= PROBLEM TO WORK ON =
In every row below, swap "30 dni" for "45 dni" and write all the rows out again with nothing else altered.
* BEGIN RAW DATA *
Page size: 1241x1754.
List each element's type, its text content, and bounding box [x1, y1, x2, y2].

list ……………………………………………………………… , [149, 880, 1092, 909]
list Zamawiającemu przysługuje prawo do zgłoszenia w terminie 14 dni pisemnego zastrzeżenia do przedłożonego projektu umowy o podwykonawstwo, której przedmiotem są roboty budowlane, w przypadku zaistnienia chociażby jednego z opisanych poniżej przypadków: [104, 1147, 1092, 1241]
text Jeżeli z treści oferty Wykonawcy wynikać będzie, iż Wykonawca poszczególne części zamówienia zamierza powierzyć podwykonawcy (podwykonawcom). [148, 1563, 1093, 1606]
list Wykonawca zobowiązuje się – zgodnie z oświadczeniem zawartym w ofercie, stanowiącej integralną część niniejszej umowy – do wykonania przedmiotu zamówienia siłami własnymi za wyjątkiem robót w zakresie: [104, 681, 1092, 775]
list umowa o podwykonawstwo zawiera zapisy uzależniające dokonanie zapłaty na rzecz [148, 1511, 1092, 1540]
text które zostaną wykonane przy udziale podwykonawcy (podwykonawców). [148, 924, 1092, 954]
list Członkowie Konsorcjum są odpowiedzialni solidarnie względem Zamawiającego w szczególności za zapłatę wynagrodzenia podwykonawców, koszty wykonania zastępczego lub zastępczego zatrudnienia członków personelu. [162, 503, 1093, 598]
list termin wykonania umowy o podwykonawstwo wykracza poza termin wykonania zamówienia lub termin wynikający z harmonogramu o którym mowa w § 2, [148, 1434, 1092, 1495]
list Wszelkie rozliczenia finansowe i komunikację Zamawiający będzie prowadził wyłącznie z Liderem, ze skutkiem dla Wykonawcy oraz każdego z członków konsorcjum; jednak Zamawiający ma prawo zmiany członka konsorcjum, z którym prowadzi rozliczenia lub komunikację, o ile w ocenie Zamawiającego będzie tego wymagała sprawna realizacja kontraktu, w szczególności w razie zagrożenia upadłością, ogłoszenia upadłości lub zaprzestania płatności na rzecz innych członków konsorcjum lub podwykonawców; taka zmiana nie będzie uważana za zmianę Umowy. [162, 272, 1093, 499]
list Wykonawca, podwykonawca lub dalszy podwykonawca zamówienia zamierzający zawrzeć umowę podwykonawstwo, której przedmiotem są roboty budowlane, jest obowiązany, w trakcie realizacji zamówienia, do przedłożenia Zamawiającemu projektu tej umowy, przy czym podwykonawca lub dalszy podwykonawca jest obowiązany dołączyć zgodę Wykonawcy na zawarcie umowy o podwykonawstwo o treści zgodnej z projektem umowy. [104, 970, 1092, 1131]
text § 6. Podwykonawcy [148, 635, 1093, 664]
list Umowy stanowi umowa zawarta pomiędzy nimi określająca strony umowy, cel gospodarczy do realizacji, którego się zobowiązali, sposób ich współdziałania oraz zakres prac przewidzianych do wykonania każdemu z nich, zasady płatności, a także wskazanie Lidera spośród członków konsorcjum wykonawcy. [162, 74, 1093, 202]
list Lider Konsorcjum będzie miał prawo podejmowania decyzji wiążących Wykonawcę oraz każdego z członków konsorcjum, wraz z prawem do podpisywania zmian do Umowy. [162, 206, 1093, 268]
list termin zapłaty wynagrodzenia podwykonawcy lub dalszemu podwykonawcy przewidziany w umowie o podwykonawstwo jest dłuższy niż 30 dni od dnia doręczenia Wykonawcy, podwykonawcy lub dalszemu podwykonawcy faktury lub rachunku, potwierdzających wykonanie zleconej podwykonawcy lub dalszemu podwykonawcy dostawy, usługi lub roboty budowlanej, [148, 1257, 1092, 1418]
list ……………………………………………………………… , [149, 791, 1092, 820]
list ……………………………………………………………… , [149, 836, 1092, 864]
* END RAW DATA *
= OUTPUT FOR THIS EXERCISE =
Page size: 1241x1754.
List each element's type, its text content, and bounding box [x1, y1, x2, y2].

list ……………………………………………………………… , [149, 880, 1092, 909]
list Zamawiającemu przysługuje prawo do zgłoszenia w terminie 14 dni pisemnego zastrzeżenia do przedłożonego projektu umowy o podwykonawstwo, której przedmiotem są roboty budowlane, w przypadku zaistnienia chociażby jednego z opisanych poniżej przypadków: [104, 1147, 1092, 1241]
text Jeżeli z treści oferty Wykonawcy wynikać będzie, iż Wykonawca poszczególne części zamówienia zamierza powierzyć podwykonawcy (podwykonawcom). [148, 1563, 1093, 1606]
list Wykonawca zobowiązuje się – zgodnie z oświadczeniem zawartym w ofercie, stanowiącej integralną część niniejszej umowy – do wykonania przedmiotu zamówienia siłami własnymi za wyjątkiem robót w zakresie: [104, 681, 1092, 775]
list umowa o podwykonawstwo zawiera zapisy uzależniające dokonanie zapłaty na rzecz [148, 1511, 1092, 1540]
text które zostaną wykonane przy udziale podwykonawcy (podwykonawców). [148, 924, 1092, 954]
list Członkowie Konsorcjum są odpowiedzialni solidarnie względem Zamawiającego w szczególności za zapłatę wynagrodzenia podwykonawców, koszty wykonania zastępczego lub zastępczego zatrudnienia członków personelu. [162, 503, 1093, 598]
list termin wykonania umowy o podwykonawstwo wykracza poza termin wykonania zamówienia lub termin wynikający z harmonogramu o którym mowa w § 2, [148, 1434, 1092, 1495]
list Wszelkie rozliczenia finansowe i komunikację Zamawiający będzie prowadził wyłącznie z Liderem, ze skutkiem dla Wykonawcy oraz każdego z członków konsorcjum; jednak Zamawiający ma prawo zmiany członka konsorcjum, z którym prowadzi rozliczenia lub komunikację, o ile w ocenie Zamawiającego będzie tego wymagała sprawna realizacja kontraktu, w szczególności w razie zagrożenia upadłością, ogłoszenia upadłości lub zaprzestania płatności na rzecz innych członków konsorcjum lub podwykonawców; taka zmiana nie będzie uważana za zmianę Umowy. [162, 272, 1093, 499]
list Wykonawca, podwykonawca lub dalszy podwykonawca zamówienia zamierzający zawrzeć umowę podwykonawstwo, której przedmiotem są roboty budowlane, jest obowiązany, w trakcie realizacji zamówienia, do przedłożenia Zamawiającemu projektu tej umowy, przy czym podwykonawca lub dalszy podwykonawca jest obowiązany dołączyć zgodę Wykonawcy na zawarcie umowy o podwykonawstwo o treści zgodnej z projektem umowy. [104, 970, 1092, 1131]
text § 6. Podwykonawcy [148, 635, 1093, 664]
list Umowy stanowi umowa zawarta pomiędzy nimi określająca strony umowy, cel gospodarczy do realizacji, którego się zobowiązali, sposób ich współdziałania oraz zakres prac przewidzianych do wykonania każdemu z nich, zasady płatności, a także wskazanie Lidera spośród członków konsorcjum wykonawcy. [162, 74, 1093, 202]
list Lider Konsorcjum będzie miał prawo podejmowania decyzji wiążących Wykonawcę oraz każdego z członków konsorcjum, wraz z prawem do podpisywania zmian do Umowy. [162, 206, 1093, 268]
list termin zapłaty wynagrodzenia podwykonawcy lub dalszemu podwykonawcy przewidziany w umowie o podwykonawstwo jest dłuższy niż 45 dni od dnia doręczenia Wykonawcy, podwykonawcy lub dalszemu podwykonawcy faktury lub rachunku, potwierdzających wykonanie zleconej podwykonawcy lub dalszemu podwykonawcy dostawy, usługi lub roboty budowlanej, [148, 1257, 1092, 1418]
list ……………………………………………………………… , [149, 791, 1092, 820]
list ……………………………………………………………… , [149, 836, 1092, 864]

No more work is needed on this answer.